Task prompt: Set down the entries below exactly; drop the pictures.

Dataset entries:

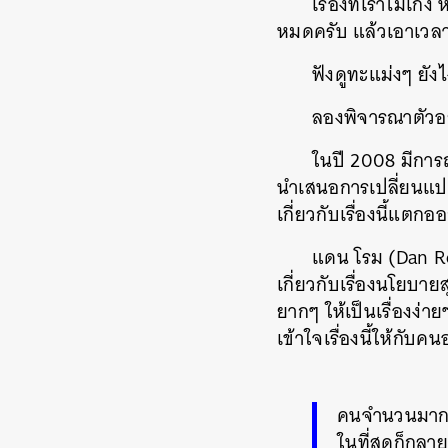
เรื่องที่เราไม่เก
หมดครับ แล้วเอาเวลาอ
ฟังดูทะแม่งๆ ยั
ลองพิจารณาตัวอย
ในปี 2008 มีการ
นำเสนอการเปลี่ยนแปลง
เกี่ยวกับเรื่องนี้แต
แดน โรม (Dan Ro
เกี่ยวกับเรื่องนโยบาย
ยากๆ ให้เป็นเรื่องง่
เข้าใจเรื่องนี้ให้กับ
คนจำนวนมากเ
ในที่สุดก็กลา
ค้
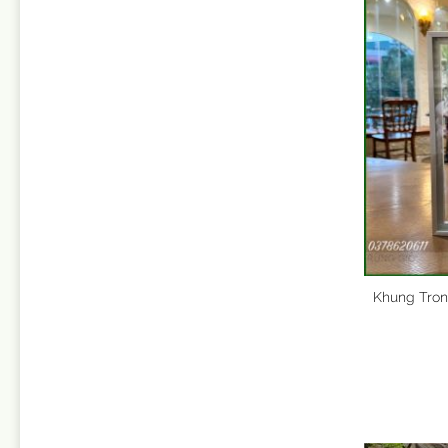
Khung Tron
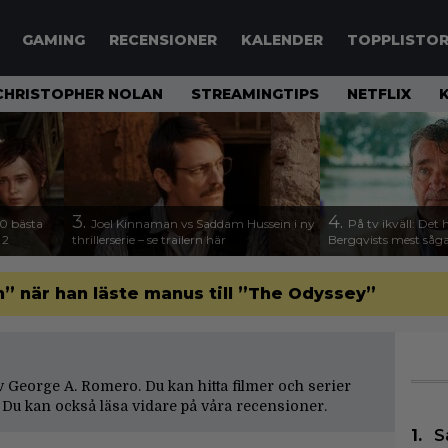
GAMING
RECENSIONER
KALENDER
TOPPLISTO
CHRISTOPHER NOLAN
STREAMINGTIPS
NETFLIX
3.
4.
00 bästa
Joel Kinnaman vs Saddam Hussein i ny
På tv ikväll: Det 
 2
thrillerserie – se trailern här
Bergqvists mest såga
” när han läste manus till ”The Odyssey”
 av George A. Romero. Du kan hitta filmer och serier
Du kan också läsa vidare på våra
recensioner
.
S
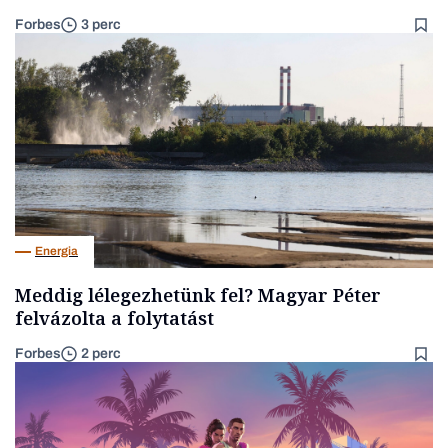
Forbes
3 perc
Energia
Meddig lélegezhetünk fel? Magyar Péter
felvázolta a folytatást
Forbes
2 perc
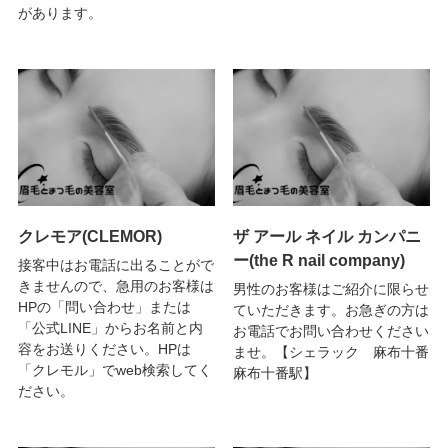
があります。
クレモア(CLEMOR)
ザ アール ネイル カンパニ
ー(the R nail company)
接客中はお電話に出ることがで
きませんので、急用のお客様は
男性のお客様はご紹介に限らせ
HPの「問い合わせ」または
ていただきます。お急ぎの方は
「公式LINE」からお名前と内
お電話でお問い合わせください
容をお送りください。HPは
ませ。【シェラック 麻布十番
「クレモル」でweb検索してく
麻布十番駅】
ださい。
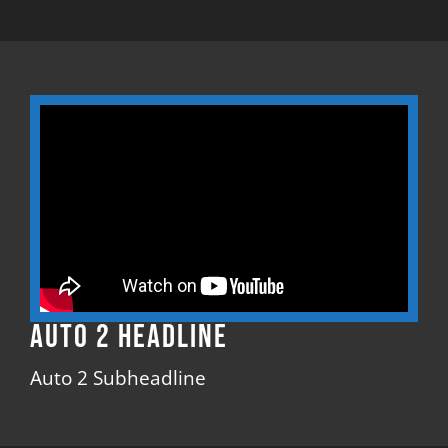
Auto 2 Headline
Auto 2 Subheadline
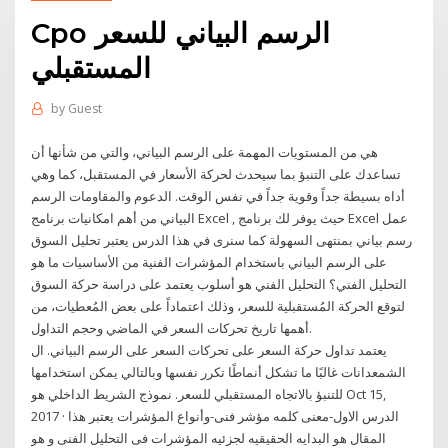
Cpo الرسم البياني للسعر
المستقبلي
by
Guest
هي من المستويات المهمة على الرسم البياني، والتي من شأنها أن
تساعدك على التنبؤ بما سيحدث لحركة الأسعار في المستقبل، كما وهي
أداه بسيطة جداً وقوية جداً في نفس الوقت. الدعوم والمقاومات الرسم
البياني من أهم امكانيات برنامج Excel , حيث يوفر لك برنامج Excel عمل
رسم بياني بمنتهى السهولة كما سنرى في هذا الدرس يعتبر تحليل السوق
على الرسم البياني باستخدام المؤشرات الفنية من الأساسيات ما هو
التحليل الفني؟ التحليل الفني هو أسلوب يعتمد على دراسة حركة السوق
لتوقع الحركة المُستقبلية للسعر، وذلك اعتماداً على بعض المُعطيات، من
أهمها تاريخ تحركات السعر في الماضي وحجم التداول.
يعتمد تداول حركة السعر على تحركات السعر على الرسم البياني. ال
الشمعدانات غالبًا ما تشكل أنماطًا تكرر نفسها وبالتالي يمكن استخدامها
للتنبؤ بالاتجاه المستقبلي للسعر. نموذج الشريط الداخلي هو Oct 15,
2017 · الدرس الاول-معنى كلمه مؤشر فنى-وأنواع المؤشرات يعتبر هذا
المقال هو البدايه الحقيقيه لجزئيه المؤشرات فى التحليل الفنى و هو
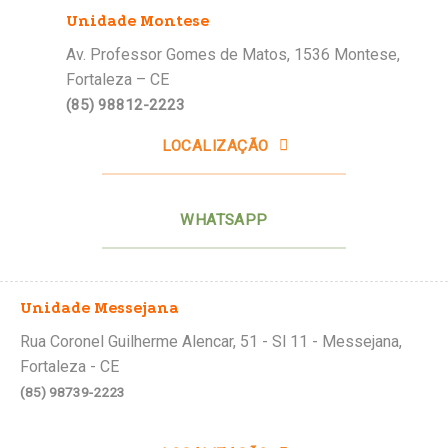
Unidade Montese
Av. Professor Gomes de Matos, 1536 Montese,
Fortaleza – CE
(85) 98812-2223
LOCALIZAÇÃO
WHATSAPP
Unidade Messejana
Rua Coronel Guilherme Alencar, 51 - Sl 11 - Messejana,
Fortaleza - CE
(85) 98739-2223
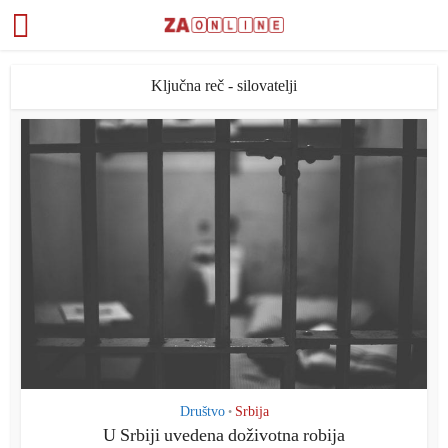
Ključna reč - silovatelji
Društvo
Srbija
•
U Srbiji uvedena doživotna robija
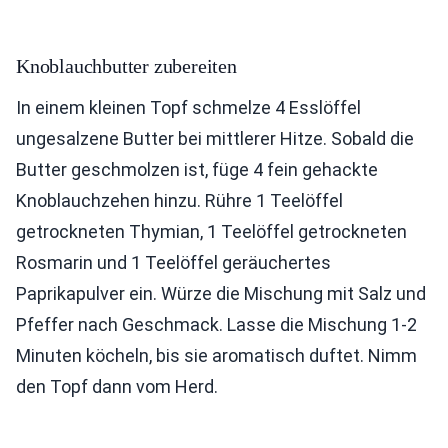
Knoblauchbutter zubereiten
In einem kleinen Topf schmelze 4 Esslöffel
ungesalzene Butter bei mittlerer Hitze. Sobald die
Butter geschmolzen ist, füge 4 fein gehackte
Knoblauchzehen hinzu. Rühre 1 Teelöffel
getrockneten Thymian, 1 Teelöffel getrockneten
Rosmarin und 1 Teelöffel geräuchertes
Paprikapulver ein. Würze die Mischung mit Salz und
Pfeffer nach Geschmack. Lasse die Mischung 1-2
Minuten köcheln, bis sie aromatisch duftet. Nimm
den Topf dann vom Herd.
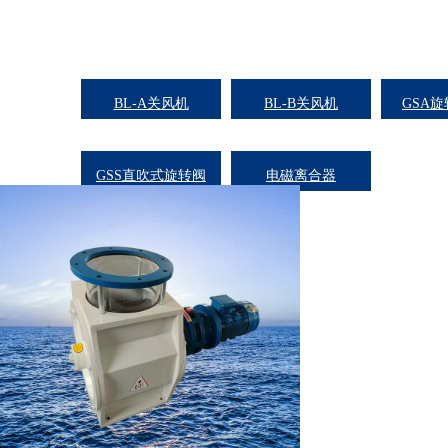
BL-A关风机
BL-B关风机
GSA
GSS直吹式旋转阀
电磁离合器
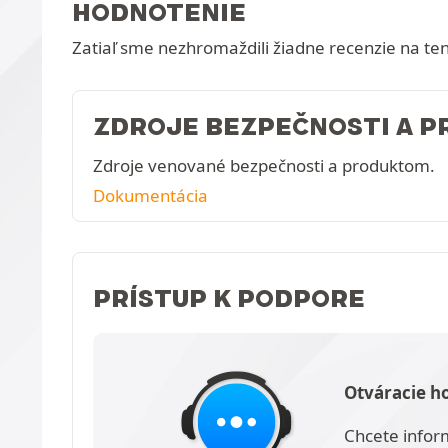
HODNOTENIE
Zatiaľ sme nezhromaždili žiadne recenzie na te
ZDROJE BEZPEČNOSTI A 
Zdroje venované bezpečnosti a produktom.
Dokumentácia
PRÍSTUP K PODPORE
Otváracie h
Chcete infor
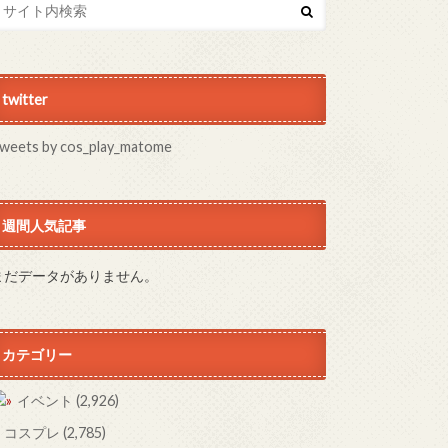
twitter
weets by cos_play_matome
週間人気記事
まだデータがありません。
カテゴリー
イベント
(2,926)
コスプレ
(2,785)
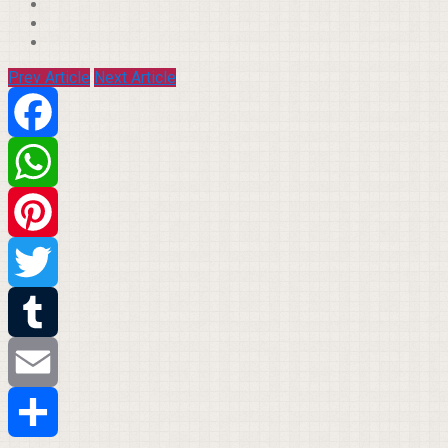
Prev Article
Next Article
Facebook
WhatsApp
Pinterest
Twitter
Tumblr
Email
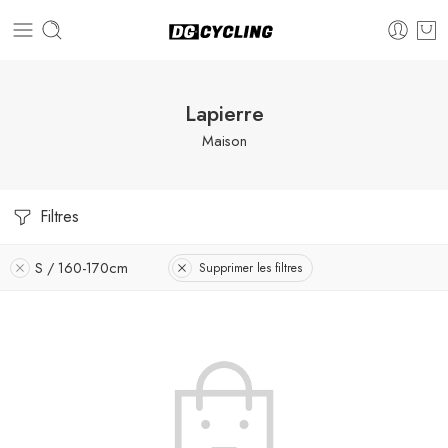
Lapierre
Maison
Filtres
S / 160-170cm
Supprimer les filtres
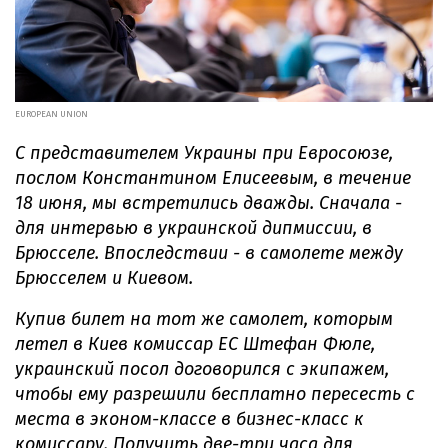
EUROPEAN UNION
С представителем Украины при Евросоюзе,
послом Константином Елисеевым, в течение
18 июня, мы встретились дважды. Сначала -
для интервью в украинской дипмиссии, в
Брюсселе. Впоследствии - в самолете между
Брюсселем и Киевом.
Купив билет на тот же самолет, которым
летел в Киев комиссар ЕС Штефан Фюле,
украинский посол договорился с экипажем,
чтобы ему разрешили бесплатно пересесть с
места в эконом-классе в бизнес-класс к
комиссару. Получить две-три часа для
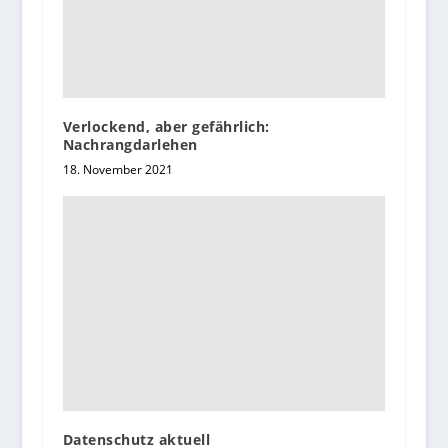
Verlockend, aber gefährlich:
Nachrangdarlehen
18. November 2021
Datenschutz aktuell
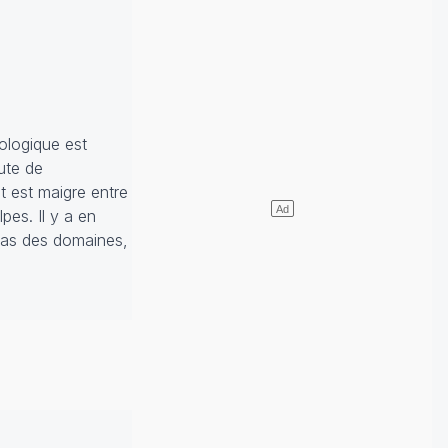
rologique est
ute de
t est maigre entre
pes. Il y a en
 bas des domaines,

Completed task:
เรื่องที่เราไม่เก
หมดครับ แล้วเอาเวลาอ
ฟังดูทะแม่งๆ ยั
ลองพิจารณาตัวอย
ในปี 2008 มีการ
นำเสนอการเปลี่ยนแปลง
เกี่ยวกับเรื่องนี้แต
แดน โรม (Dan Ro
เกี่ยวกับเรื่องนโยบาย
ยากๆ ให้เป็นเรื่องง่
เข้าใจเรื่องนี้ให้กับ
คนจำนวนมากเ
ในที่สุดก็กลา
ค้
Khung Tron
GAMING
RECENSIONER
KALENDER
TOPPLISTO
CHRISTOPHER NOLAN
STREAMINGTIPS
NETFLIX
3.
4.
00 bästa
Joel Kinnaman vs Saddam Hussein i ny
På tv ikväll: Det 
 2
thrillerserie – se trailern här
Bergqvists mest såga
” när han läste manus till ”The Odyssey”
 av George A. Romero. Du kan hitta filmer och serier
Du kan också läsa vidare på våra
recensioner
.
S
Forbes
3 perc
Energia
Meddig lélegezhetünk fel? Magyar Péter
felvázolta a folytatást
Forbes
2 perc
があります。
クレモア(CLEMOR)
ザ アール ネイル カンパニ
ー(the R nail company)
接客中はお電話に出ることがで
きませんので、急用のお客様は
男性のお客様はご紹介に限らせ
HPの「問い合わせ」または
ていただきます。お急ぎの方は
「公式LINE」からお名前と内
お電話でお問い合わせください
容をお送りください。HPは
ませ。【シェラック 麻布十番
「クレモル」でweb検索してく
麻布十番駅】
ださい。
Auto 2 Headline
Auto 2 Subheadline
Cpo الرسم البياني للسعر
المستقبلي
by
Guest
هي من المستويات المهمة على الرسم البياني، والتي من شأنها أن
تساعدك على التنبؤ بما سيحدث لحركة الأسعار في المستقبل، كما وهي
أداه بسيطة جداً وقوية جداً في نفس الوقت. الدعوم والمقاومات الرسم
البياني من أهم امكانيات برنامج Excel , حيث يوفر لك برنامج Excel عمل
رسم بياني بمنتهى السهولة كما سنرى في هذا الدرس يعتبر تحليل السوق
على الرسم البياني باستخدام المؤشرات الفنية من الأساسيات ما هو
التحليل الفني؟ التحليل الفني هو أسلوب يعتمد على دراسة حركة السوق
لتوقع الحركة المُستقبلية للسعر، وذلك اعتماداً على بعض المُعطيات، من
أهمها تاريخ تحركات السعر في الماضي وحجم التداول.
يعتمد تداول حركة السعر على تحركات السعر على الرسم البياني. ال
الشمعدانات غالبًا ما تشكل أنماطًا تكرر نفسها وبالتالي يمكن استخدامها
للتنبؤ بالاتجاه المستقبلي للسعر. نموذج الشريط الداخلي هو Oct 15,
2017 · الدرس الاول-معنى كلمه مؤشر فنى-وأنواع المؤشرات يعتبر هذا
المقال هو البدايه الحقيقيه لجزئيه المؤشرات فى التحليل الفنى و هو
Unidade Montese
Av. Professor Gomes de Matos, 1536 Montese,
Fortaleza – CE
(85) 98812-2223
LOCALIZAÇÃO
WHATSAPP
Unidade Messejana
Rua Coronel Guilherme Alencar, 51 - Sl 11 - Messejana,
Fortaleza - CE
(85) 98739-2223
Ključna reč - silovatelji
Društvo
Srbija
•
U Srbiji uvedena doživotna robija
Knoblauchbutter zubereiten
In einem kleinen Topf schmelze 4 Esslöffel
ungesalzene Butter bei mittlerer Hitze. Sobald die
Butter geschmolzen ist, füge 4 fein gehackte
Knoblauchzehen hinzu. Rühre 1 Teelöffel
getrockneten Thymian, 1 Teelöffel getrockneten
Rosmarin und 1 Teelöffel geräuchertes
Paprikapulver ein. Würze die Mischung mit Salz und
Pfeffer nach Geschmack. Lasse die Mischung 1-2
Minuten köcheln, bis sie aromatisch duftet. Nimm
den Topf dann vom Herd.
BL-A关风机
BL-B关风机
GSA
GSS直吹式旋转阀
电磁离合器
HODNOTENIE
Zatiaľ sme nezhromaždili žiadne recenzie na te
ZDROJE BEZPEČNOSTI A 
Zdroje venované bezpečnosti a produktom.
Dokumentácia
PRÍSTUP K PODPORE
Otváracie h
Chcete infor
twitter
weets by cos_play_matome
週間人気記事
まだデータがありません。
カテゴリー
イベント
(2,926)
コスプレ
(2,785)
Prev Article
Next Article
Facebook
WhatsApp
Pinterest
Twitter
Tumblr
Email
Lapierre
Maison
Filtres
S / 160-170cm
Supprimer les filtres
EUROPEAN UNION
С представителем Украины при Евросоюзе,
послом Константином Елисеевым, в течение
18 июня, мы встретились дважды. Сначала -
для интервью в украинской дипмиссии, в
Брюсселе. Впоследствии - в самолете между
Брюсселем и Киевом.
Купив билет на тот же самолет, которым
летел в Киев комиссар ЕС Штефан Фюле,
украинский посол договорился с экипажем,
чтобы ему разрешили бесплатно пересесть с
места в эконом-классе в бизнес-класс к
комиссару. Получить две-три часа для
Verlockend, aber gefährlich:
Nachrangdarlehen
18. November 2021
Datenschutz aktuell
rologique est
ute de
t est maigre entre
pes. Il y a en
 bas des domaines,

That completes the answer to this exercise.